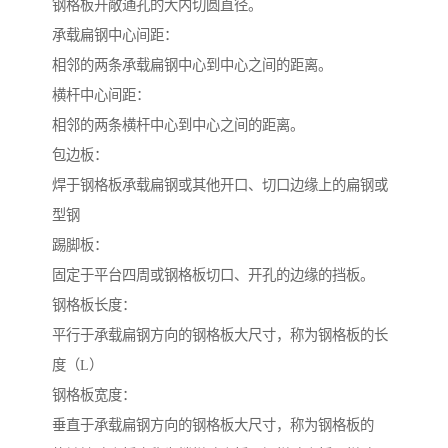
钢格板开敞通孔的大内切圆直径。
承载扁钢中心间距：
相邻的两条承载扁钢中心到中心之间的距离。
横杆中心间距：
相邻的两条横杆中心到中心之间的距离。
包边板：
焊于钢格板承载扁钢或其他开口、切口边缘上的扁钢或
型钢
踢脚板：
固定于平台四周或钢格板切口、开孔的边缘的挡板。
钢格板长度：
平行于承载扁钢方向的钢格板大尺寸，称为钢格板的长
度（L）
钢格板宽度：
垂直于承载扁钢方向的钢格板大尺寸，称为钢格板的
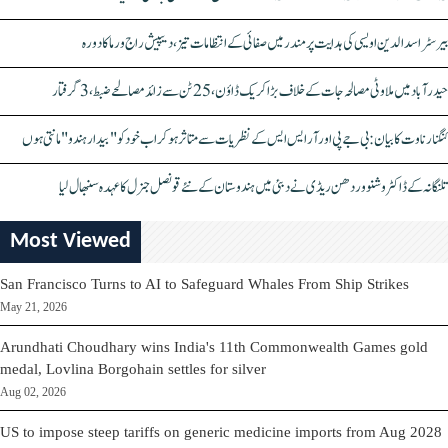
بیرسٹر اسدالدین اویسی کی ہدایت پر مندر میں صفائی کے انتظامات تیز، دیپیش راج ورما کا دورہ
حیدرآباد میں ملاوٹی مصالحہ جات کے خلاف بڑا کریک ڈاؤن، 25 ٹن سے زائد مصالحے ضبط، 3 گرفتار
کنگنا رناوت کا بیان: بی جے پی اور آر ایس ایس کے نظریات سے متاثر ہو کر اب خود کو "بیدار ہندو" مانتی ہوں
تلنگانہ کے ڈاکٹر وشنو وردھن ریڈی نے دبئی میں ہندوستان کے نئے قونصل جنرل کا عہدہ سنبھال لیا
Most Viewed
San Francisco Turns to AI to Safeguard Whales From Ship Strikes
May 21, 2026
Arundhati Choudhary wins India's 11th Commonwealth Games gold
medal, Lovlina Borgohain settles for silver
Aug 02, 2026
US to impose steep tariffs on generic medicine imports from Aug 2028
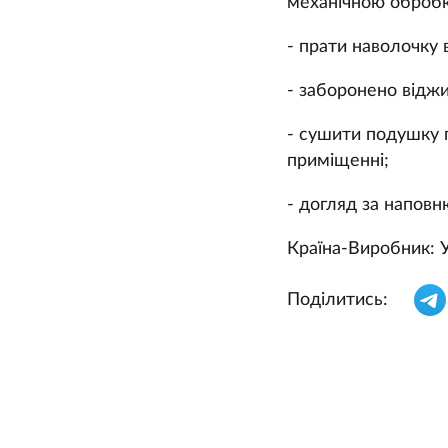
механічною оброб
- прати наволочку в
- заборонено відж
- сушити подушку 
приміщенні;
- догляд за наповн
Країна-Виробник
: 
Поділитись:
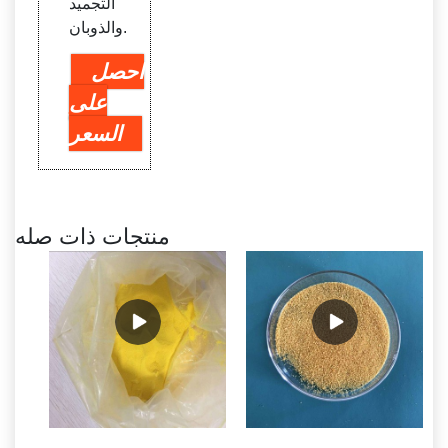
التجميد
والذوبان.
احصل
على
السعر
منتجات ذات صله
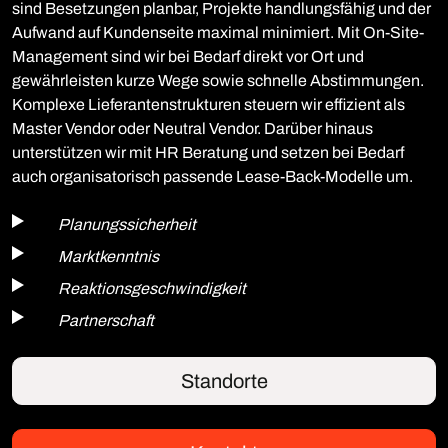
sind Besetzungen planbar, Projekte handlungsfähig und der
Aufwand auf Kundenseite maximal minimiert. Mit On-Site-
Management sind wir bei Bedarf direkt vor Ort und
gewährleisten kurze Wege sowie schnelle Abstimmungen.
Komplexe Lieferantenstrukturen steuern wir effizient als
Master Vendor oder Neutral Vendor. Darüber hinaus
unterstützen wir mit HR Beratung und setzen bei Bedarf
auch organisatorisch passende Lease-Back-Modelle um.
Planungssicherheit
Marktkenntnis
Reaktionsgeschwindigkeit
Partnerschaft
Standorte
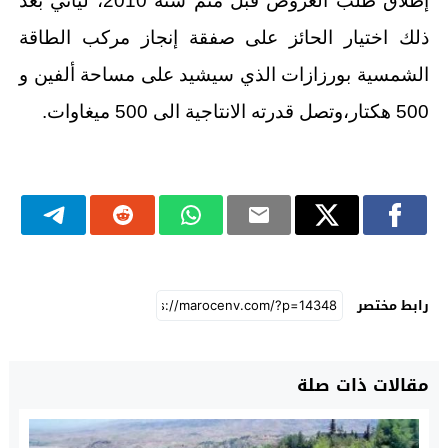
إطلاق طلب العروض قبل متم سنة 2010، ليأتي بعد
ذلك اختيار الحائز على صفقة إنجاز مركب الطاقة
الشمسية بورزازات الذي سيشيد على مساحة ألفين و
500 هكتار،وتصل قدرته الانتاجية الى 500 ميغاوات.
رابط مختصر
مقالات ذات صلة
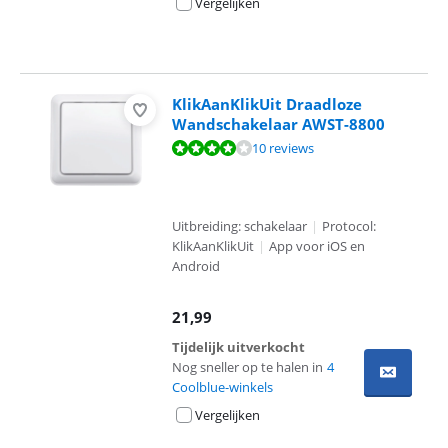
Vergelijken
KlikAanKlikUit Draadloze
Wandschakelaar AWST-8800
Beoordeling is 8,4 van de 10, gebaseerd op 10 reviews.
10 reviews
Uitbreiding: schakelaar
|
Protocol:
KlikAanKlikUit
|
App voor iOS en
Android
21,99
Tijdelijk uitverkocht
Nog sneller op te halen in
4
Coolblue-winkels
Vergelijken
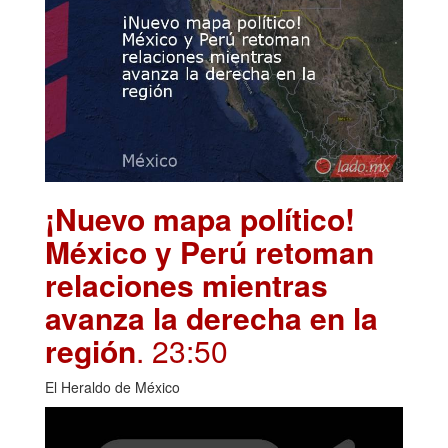
¡Nuevo mapa político!
México y Perú retoman
relaciones mientras
avanza la derecha en la
región
. 23:50
El Heraldo de México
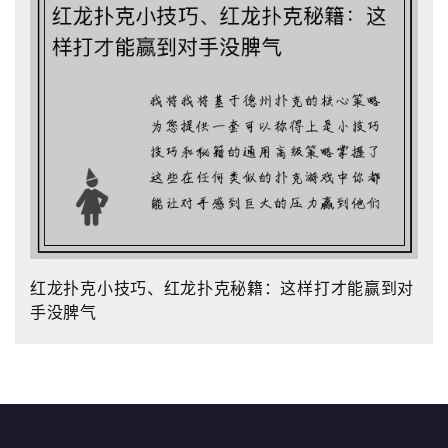
红龙扑克小技巧、红龙扑克秘籍：这样打才能赢到对
手没脾气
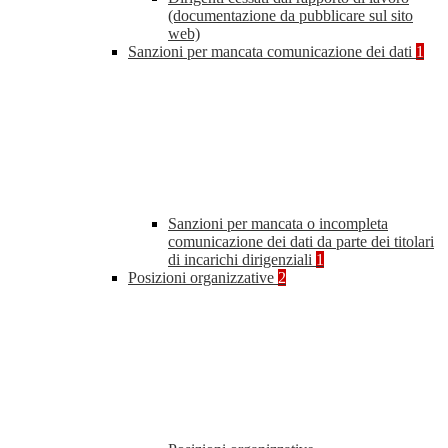
(documentazione da pubblicare sul sito
web)
Sanzioni per mancata comunicazione dei dati
1
Sanzioni per mancata o incompleta
comunicazione dei dati da parte dei titolari
di incarichi dirigenziali
1
Posizioni organizzative
2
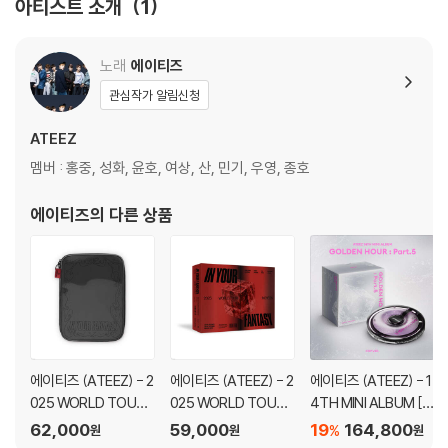
아티스트 소개
1
노래
에이티즈
관심작가 알림신청
ATEEZ
멤버 : 홍중, 성화, 윤호, 여상, 산, 민기, 우영, 종호
에이티즈
의 다른 상품
에이티즈 (ATEEZ) - 2
에이티즈 (ATEEZ) - 2
에이티즈 (ATEEZ) - 1
025 WORLD TOUR [I
025 WORLD TOUR [I
4TH MINI ALBUM [G
N YOUR FANTASY] I
N YOUR FANTASY] I
OLDEN HOUR : Part.
62,000
59,000
19
164,800
%
원
원
원
N INCHEON PLAYCO
N INCHEON DVD
5][CDP VER.]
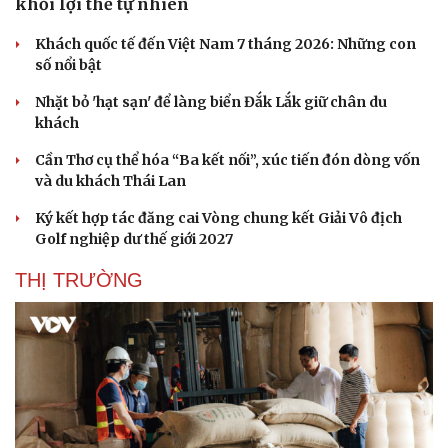
khỏi lợi thế tự nhiên
Khách quốc tế đến Việt Nam 7 tháng 2026: Những con
số nổi bật
Nhặt bỏ 'hạt sạn' để làng biển Đắk Lắk giữ chân du
khách
Cần Thơ cụ thể hóa “Ba kết nối”, xúc tiến đón dòng vốn
và du khách Thái Lan
Ký kết hợp tác đăng cai Vòng chung kết Giải Vô địch
Golf nghiệp dư thế giới 2027
THỊ TRƯỜNG
Du lịch
Podcast
Tư vấn
Câu chuyện thời sự
Săn Tour
Đọc truyện đêm khuya
check-in
Cửa sổ tình yêu
Kể chuyện cho bé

EXERCISE DIRECTIONS: Set down all of the entries exactly as they stand, without any image.

SOLVED EXERCISE:
钢格板开敞通孔的大内切圆直径。
承载扁钢中心间距：
相邻的两条承载扁钢中心到中心之间的距离。
横杆中心间距：
相邻的两条横杆中心到中心之间的距离。
包边板：
焊于钢格板承载扁钢或其他开口、切口边缘上的扁钢或
型钢
踢脚板：
固定于平台四周或钢格板切口、开孔的边缘的挡板。
钢格板长度：
平行于承载扁钢方向的钢格板大尺寸，称为钢格板的长
度（L）
钢格板宽度：
垂直于承载扁钢方向的钢格板大尺寸，称为钢格板的
بیرسٹر اسدالدین اویسی کی ہدایت پر مندر میں صفائی کے انتظامات تیز، دیپیش راج ورما کا دورہ
حیدرآباد میں ملاوٹی مصالحہ جات کے خلاف بڑا کریک ڈاؤن، 25 ٹن سے زائد مصالحے ضبط، 3 گرفتار
کنگنا رناوت کا بیان: بی جے پی اور آر ایس ایس کے نظریات سے متاثر ہو کر اب خود کو "بیدار ہندو" مانتی ہوں
تلنگانہ کے ڈاکٹر وشنو وردھن ریڈی نے دبئی میں ہندوستان کے نئے قونصل جنرل کا عہدہ سنبھال لیا
Most Viewed
San Francisco Turns to AI to Safeguard Whales From Ship Strikes
May 21, 2026
Arundhati Choudhary wins India's 11th Commonwealth Games gold
medal, Lovlina Borgohain settles for silver
Aug 02, 2026
US to impose steep tariffs on generic medicine imports from Aug 2028
механічною оброб
- прати наволочку в
- заборонено відж
- сушити подушку 
приміщенні;
- догляд за наповн
Країна-Виробник
: 
Поділитись:
التجميد
والذوبان.
احصل
على
السعر
منتجات ذات صله
sind Besetzungen planbar, Projekte handlungsfähig und der
Aufwand auf Kundenseite maximal minimiert. Mit On-Site-
Management sind wir bei Bedarf direkt vor Ort und
gewährleisten kurze Wege sowie schnelle Abstimmungen.
Komplexe Lieferantenstrukturen steuern wir effizient als
Master Vendor oder Neutral Vendor. Darüber hinaus
unterstützen wir mit HR Beratung und setzen bei Bedarf
auch organisatorisch passende Lease-Back-Modelle um.
Planungssicherheit
Marktkenntnis
Reaktionsgeschwindigkeit
Partnerschaft
Standorte
إطلاق طلب العروض قبل متم سنة 2010، ليأتي بعد
ذلك اختيار الحائز على صفقة إنجاز مركب الطاقة
الشمسية بورزازات الذي سيشيد على مساحة ألفين و
500 هكتار،وتصل قدرته الانتاجية الى 500 ميغاوات.
رابط مختصر
مقالات ذات صلة
Vergelijken
KlikAanKlikUit Draadloze
Wandschakelaar AWST-8800
Beoordeling is 8,4 van de 10, gebaseerd op 10 reviews.
10 reviews
Uitbreiding: schakelaar
|
Protocol:
KlikAanKlikUit
|
App voor iOS en
Android
21,99
Tijdelijk uitverkocht
Nog sneller op te halen in
4
Coolblue-winkels
Vergelijken
¡Nuevo mapa político!
México y Perú retoman
relaciones mientras
avanza la derecha en la
región
. 23:50
El Heraldo de México
红龙扑克小技巧、红龙扑克秘籍：这样打才能赢到对
手没脾气
(documentazione da pubblicare sul sito
web)
Sanzioni per mancata comunicazione dei dati
1
Sanzioni per mancata o incompleta
comunicazione dei dati da parte dei titolari
di incarichi dirigenziali
1
Posizioni organizzative
2
아티스트 소개
1
노래
에이티즈
관심작가 알림신청
ATEEZ
멤버 : 홍중, 성화, 윤호, 여상, 산, 민기, 우영, 종호
에이티즈
의 다른 상품
에이티즈 (ATEEZ) - 2
에이티즈 (ATEEZ) - 2
에이티즈 (ATEEZ) - 1
025 WORLD TOUR [I
025 WORLD TOUR [I
4TH MINI ALBUM [G
N YOUR FANTASY] I
N YOUR FANTASY] I
OLDEN HOUR : Part.
62,000
59,000
19
164,800
%
원
원
원
N INCHEON PLAYCO
N INCHEON DVD
5][CDP VER.]
khỏi lợi thế tự nhiên
Khách quốc tế đến Việt Nam 7 tháng 2026: Những con
số nổi bật
Nhặt bỏ 'hạt sạn' để làng biển Đắk Lắk giữ chân du
khách
Cần Thơ cụ thể hóa “Ba kết nối”, xúc tiến đón dòng vốn
và du khách Thái Lan
Ký kết hợp tác đăng cai Vòng chung kết Giải Vô địch
Golf nghiệp dư thế giới 2027
THỊ TRƯỜNG
Du lịch
Podcast
Tư vấn
Câu chuyện thời sự
Săn Tour
Đọc truyện đêm khuya
check-in
Cửa sổ tình yêu
Kể chuyện cho bé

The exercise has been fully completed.